そんな顔しないで。俺だけの、優しい兄さんでいて。
「や......っ!」
無理矢理ベッドに押し倒せば、抵抗して振り上げた兄の手が俺の頬を打った。
「ご、ごめ......」
「なんで、俺だけムリ?」
「......龍弥は......」
「なんだよ」
「龍弥だけは、汚したくない......っ」
兄の目から、透明な雫が溢れた。
意味がわからない。
「キスしたくせに」
「......っ」
「昔の兄さんはどこにいったんだよ!綺麗で、優しくて、俺の自慢だったのに......っ、お前、誰だよ......俺の兄さん返せよ......」
目の前にいるのは、紛れもなく俺の兄だ。この人ほど綺麗な人なんていないのだから。そんなこと、わかってる。わかってるけど、止まらない。

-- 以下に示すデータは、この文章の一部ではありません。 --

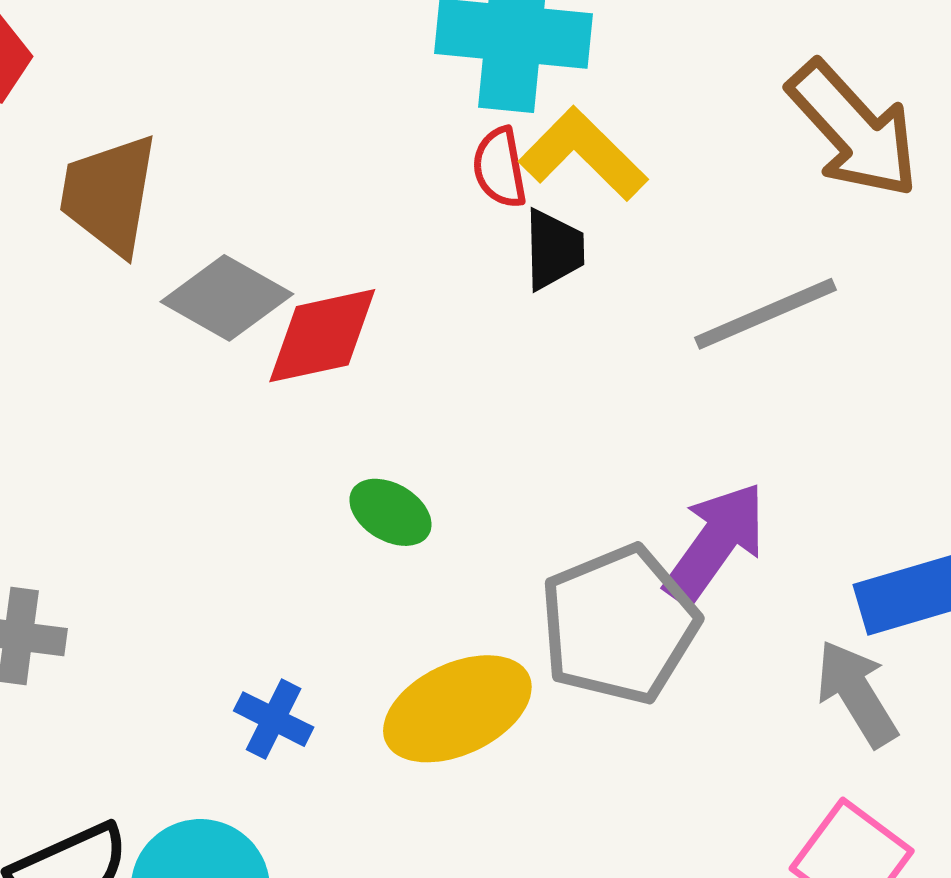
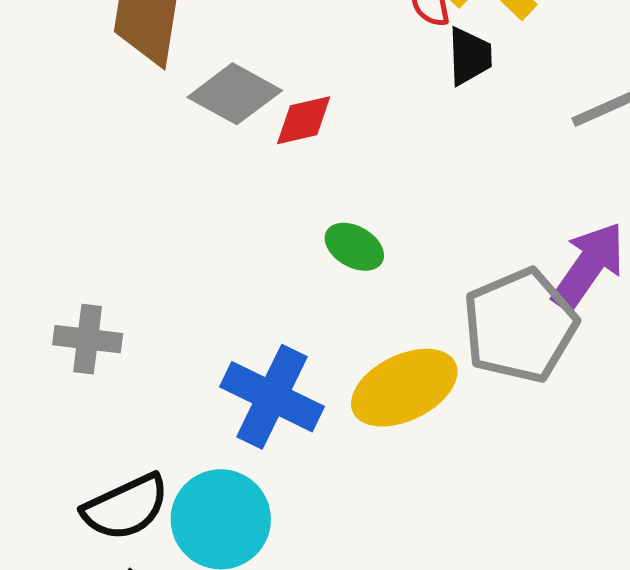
red diamond: (322, 336) -> (304, 120), size x0.7
blue cross: (274, 719) -> (272, 397), size x1.8

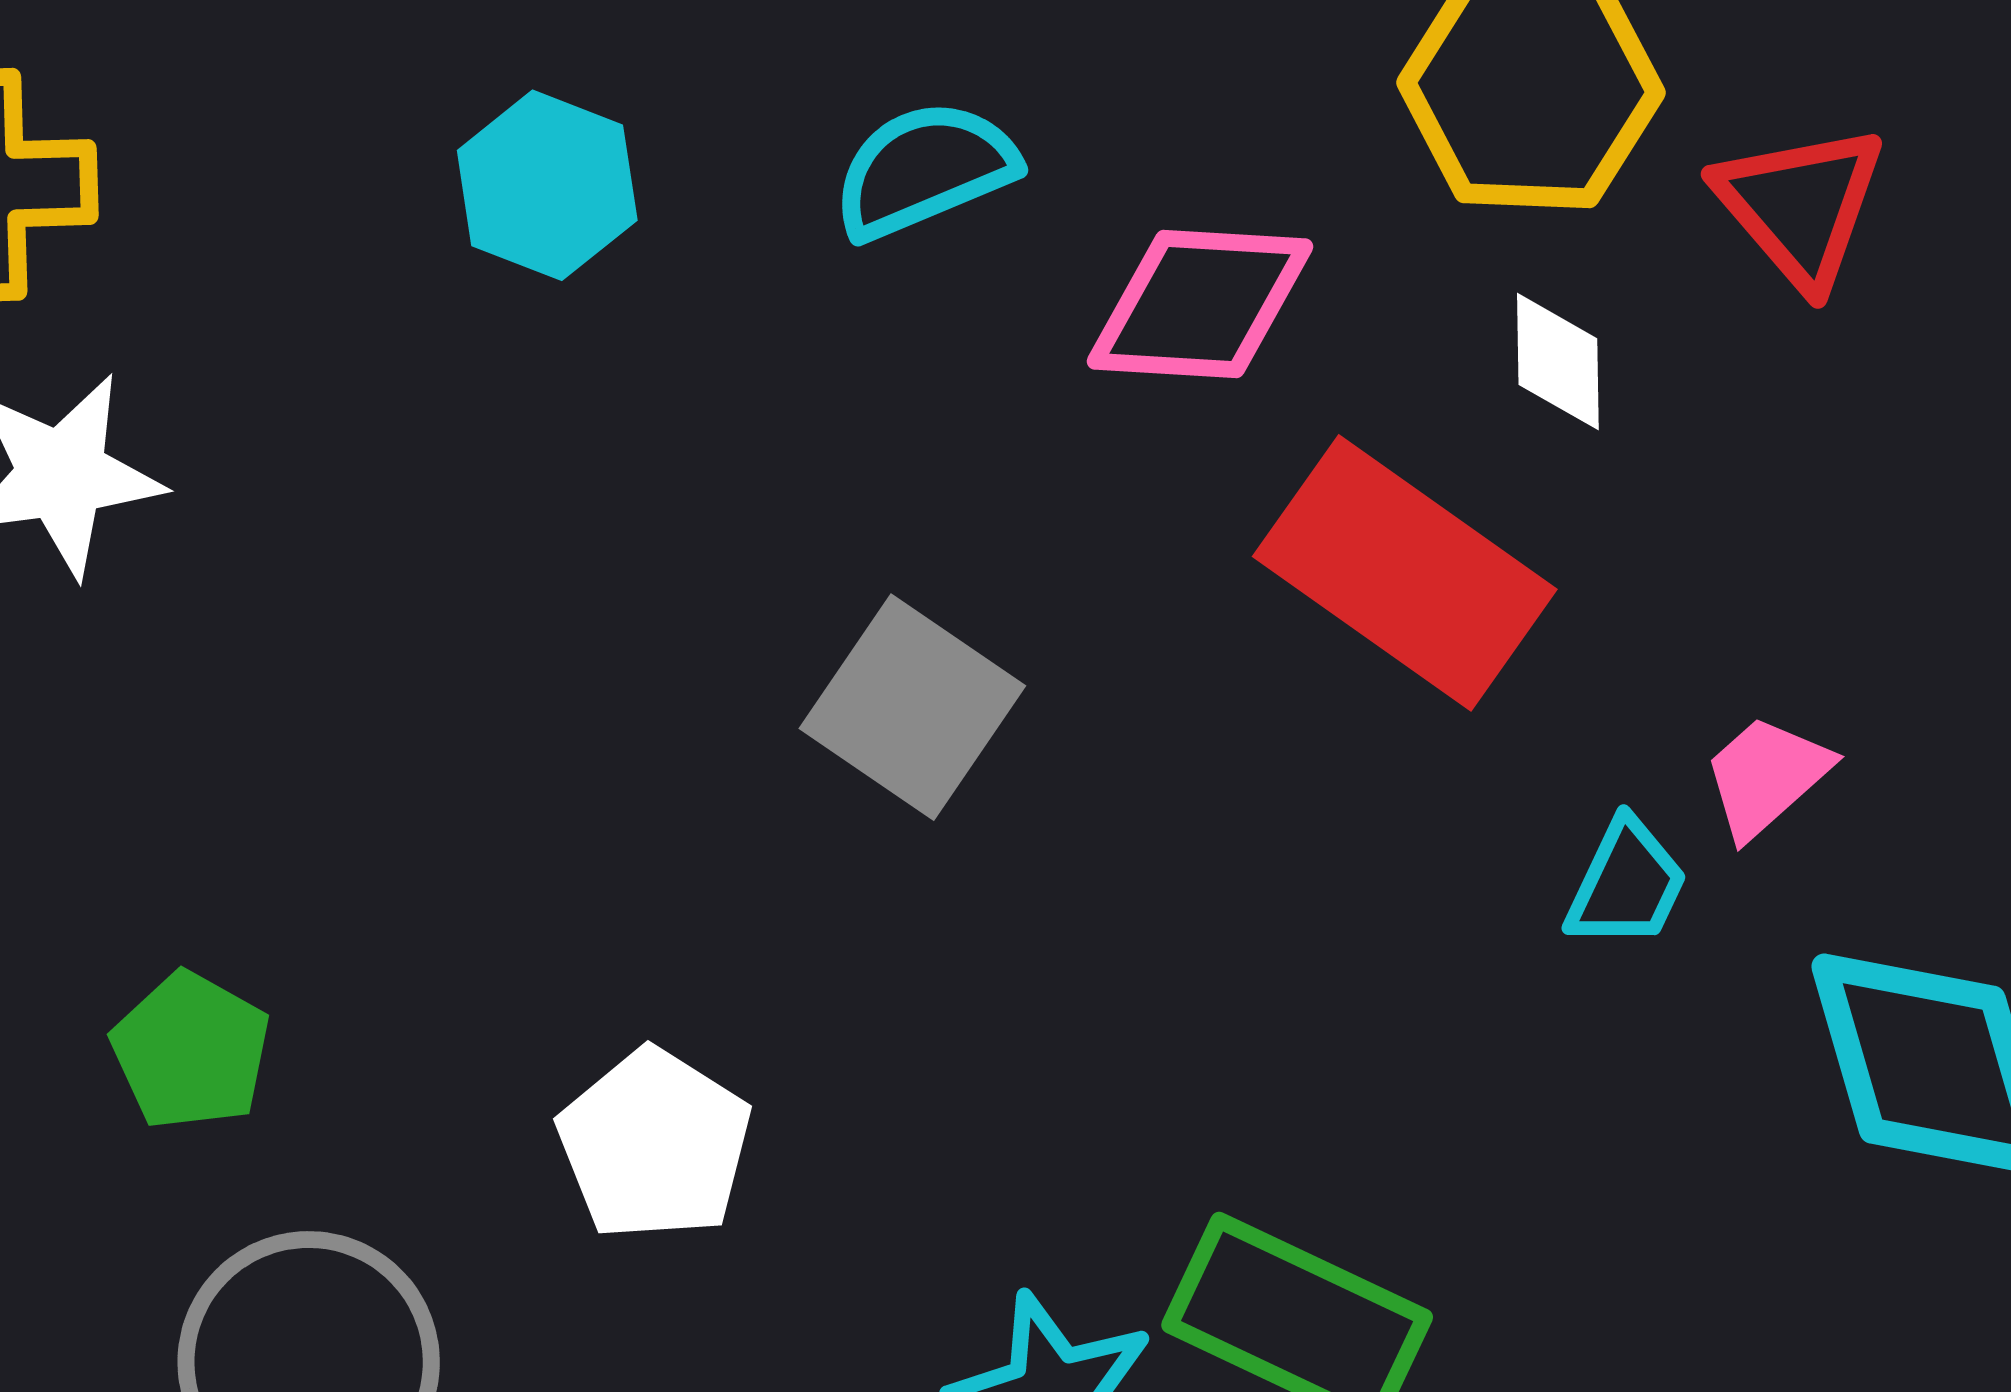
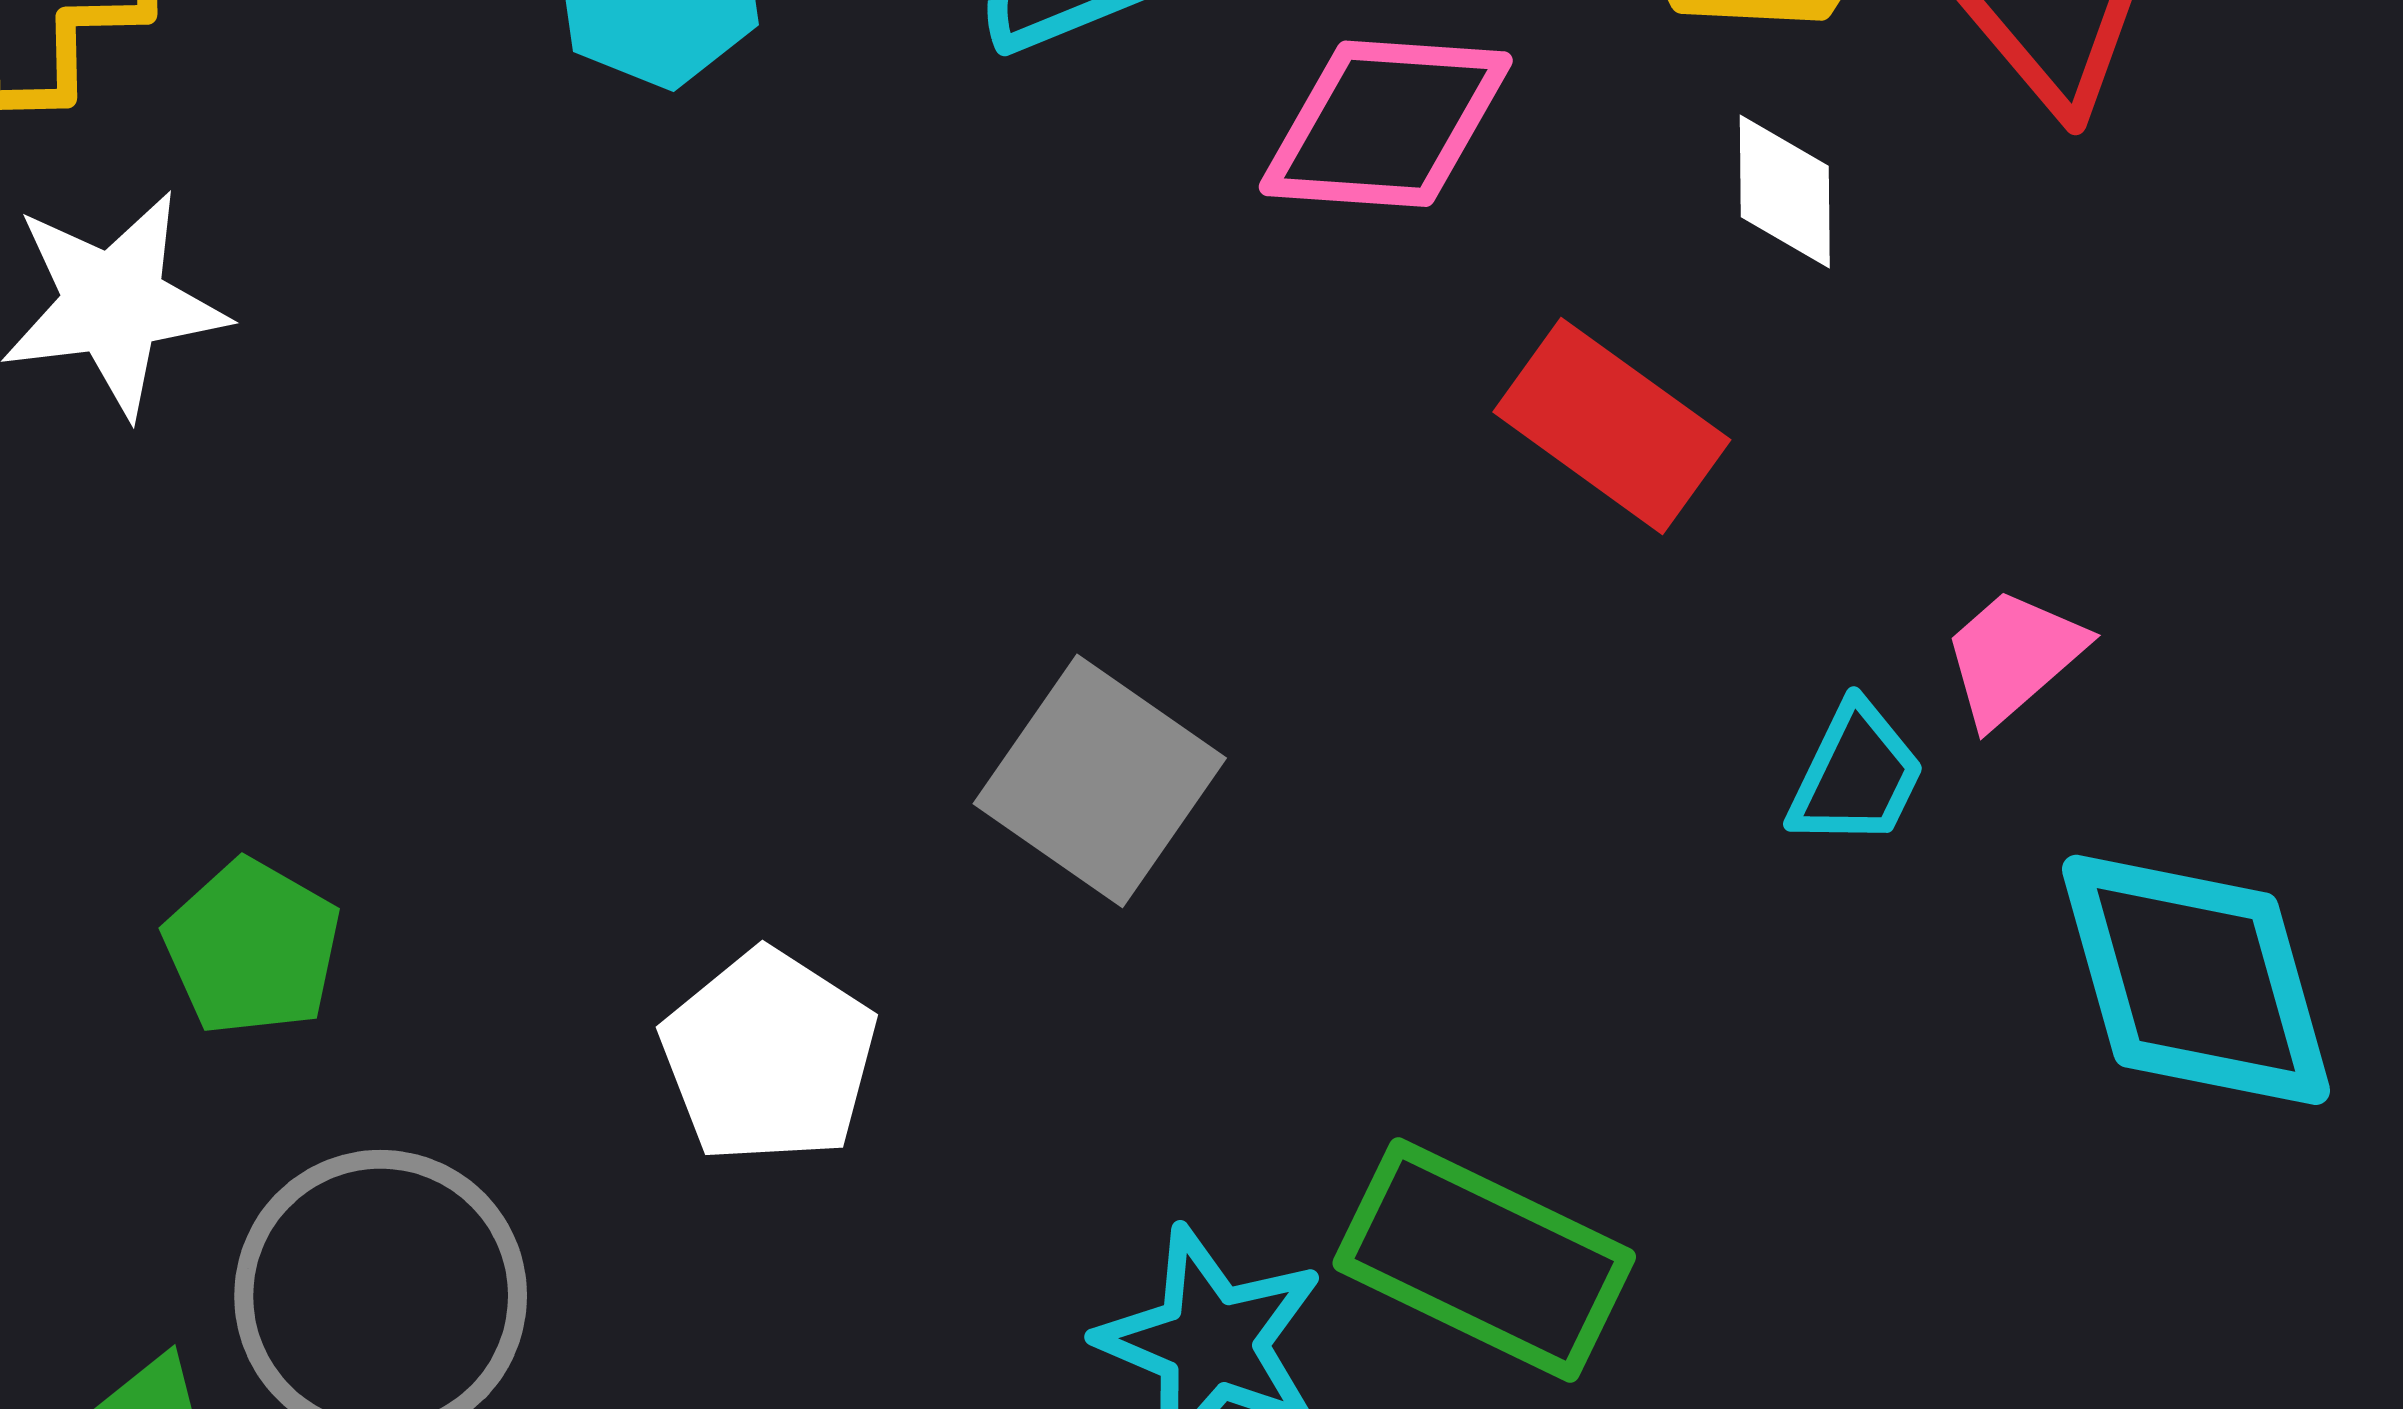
red rectangle: (1405, 573) -> (1612, 426), size x0.7
gray square: (912, 707) -> (1100, 781), moved

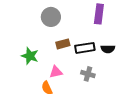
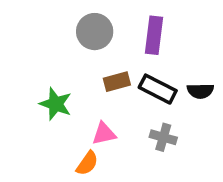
purple rectangle: (99, 14) -> (154, 35), moved
black rectangle: (85, 48) -> (158, 89), turned 36
orange semicircle: (47, 88) -> (87, 163), turned -120

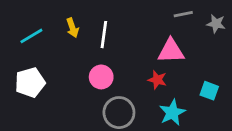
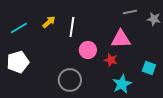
yellow arrow: (72, 28) -> (49, 22), turned -112
pink circle: (101, 77) -> (88, 50), moved
gray circle: (119, 113) -> (70, 80), moved

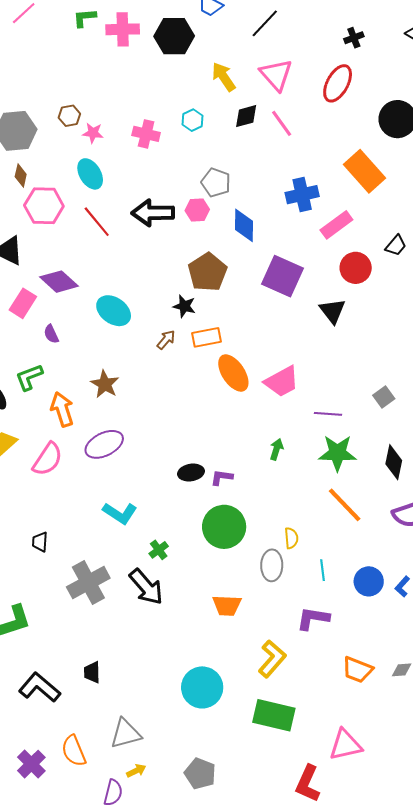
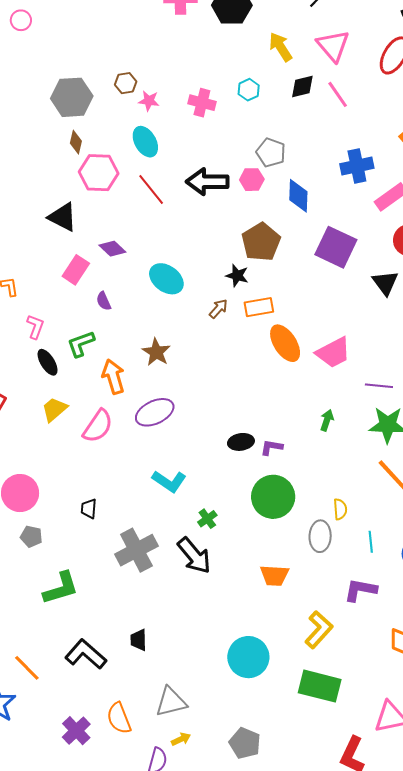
purple diamond: (59, 282) -> (112, 249), size x0.7

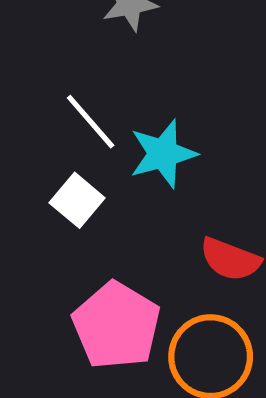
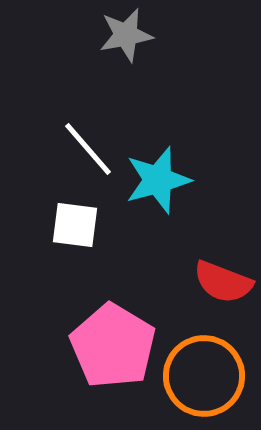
white square: (77, 200) -> (75, 225), turned -33

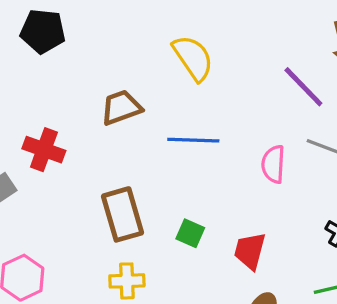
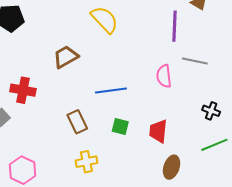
purple line: (303, 87) -> (175, 26), turned 56
blue line: (193, 140) -> (111, 91), moved
brown rectangle: (122, 214) -> (77, 122), size x0.7

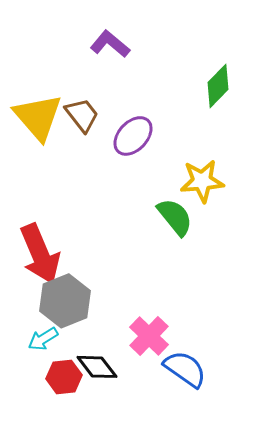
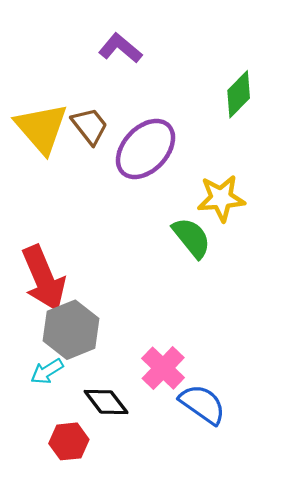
purple ellipse: (133, 136) -> (146, 149), size x1.4
red hexagon: (64, 377) -> (69, 441), moved

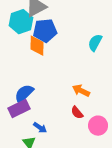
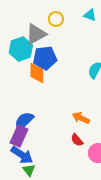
purple rectangle: (19, 109) -> (19, 136), turned -40
blue arrow: (40, 128) -> (22, 155), moved, size x1.6

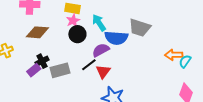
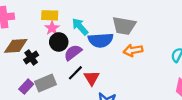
purple semicircle: (101, 50) -> (73, 52), moved
orange arrow: (174, 55) -> (133, 50), moved
black cross: (42, 61) -> (31, 57), moved
purple rectangle: (34, 70) -> (26, 87), moved

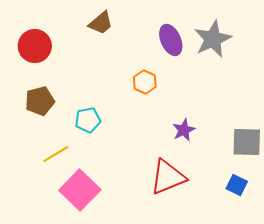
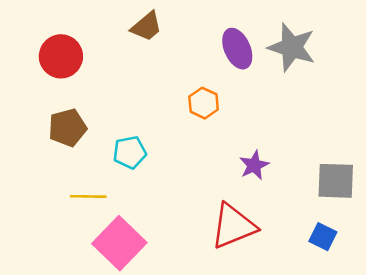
gray star: (213, 39) -> (292, 47), turned -30
yellow line: (56, 154) -> (88, 196), turned 32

「出てけよ!このクソビッチ......!二度と顔も見たくねぇ!!」
ヒッ、と短く息を飲む音が聞こえた。腕を掴んで今度はベッドから引きずり下ろす。見た目以上に軽すぎた兄は、床の上に転げ落ちた。その衝動で口の端を切ったのか、ほんの少し赤い血が滲み、白い肌とのコントラストに思わずぞくりとしてしまう。
不服に笑えばいい。昨日みたいにエロい顔で、ガキみたいにイライラを抑えられない俺を小バカにでもしてみればいい。
けれど、ゆるりと立ち上がった兄は、
「ごめんね」
と、それだけ言うと、部屋を出ていった。
その表情は、俺のよく知る優しい兄の顔で、俺が呆然としている間に、玄関の閉まる音がした。